_Texte proposé:_
Produire des engrais sans émissions de carbone
L'agriculture intensive n'est possible que si le sol est fertilisé avec de l'azote, du phosphore et du potassium. Alors que le phosphore et le potassium peuvent être extraits sous forme de sels, l'engrais azoté doit être produit laborieusement à partir de l'azote de l'air et de l'hydrogène. Or, la production d'hydrogène est extrêmement énergivore et nécessite actuellement de grandes quantités de gaz naturel ou - comme en Chine - de charbon. Outre son empreinte carbone élevée, la production d'engrais azotés est vulnérable aux chocs de prix sur les marchés des combustibles fossiles.

_Données fournies:_
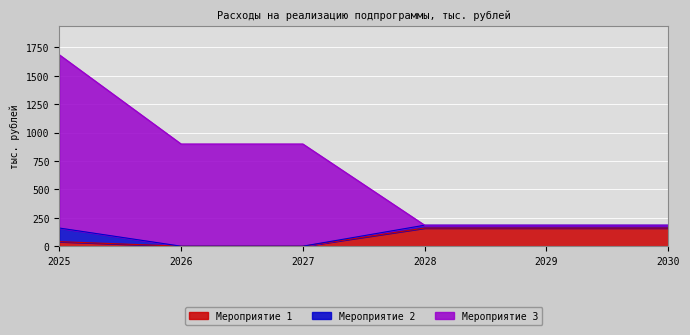

Count the Мероприятие 1 values in the range 0 to 160.

6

_Liste des tâches:_
1 - Selon le texte sur les engrais, à partir de quoi l'engrais azoté doit-il être produit ?
2 - Réécrivez le passage du texte sur les engrais allant de « Produire des engrais » jusqu'à « des combustibles fossiles. », en remplaçant « gaz naturel » par « pétrole ».
3 - Présentez sous forme de liste le paragraphe du texte sur les engrais commençant par « L'agriculture intensive n'est possible », en conservant ses faits essentiels.

_Réponses ci-après:_
1 - À partir de l'azote de l'air et de l'hydrogène.

2 -
Produire des engrais sans émissions de carbone
L'agriculture intensive n'est possible que si le sol est fertilisé avec de l'azote, du phosphore et du potassium. Alors que le phosphore et le potassium peuvent être extraits sous forme de sels, l'engrais azoté doit être produit laborieusement à partir de l'azote de l'air et de l'hydrogène. Or, la production d'hydrogène est extrêmement énergivore et nécessite actuellement de grandes quantités de pétrole ou - comme en Chine - de charbon. Outre son empreinte carbone élevée, la production d'engrais azotés est vulnérable aux chocs de prix sur les marchés des combustibles fossiles.

3 -
- L'agriculture intensive exige de fertiliser le sol avec de l'azote, du phosphore et du potassium.
- Le phosphore et le potassium peuvent être extraits sous forme de sels.
- L'engrais azoté doit être produit laborieusement à partir de l'azote de l'air et de l'hydrogène.
- La production d'hydrogène est extrêmement énergivore et nécessite actuellement de grandes quantités de gaz naturel ou, comme en Chine, de charbon.
- La production d'engrais azotés a une empreinte carbone élevée et reste vulnérable aux chocs de prix sur les marchés des combustibles fossiles.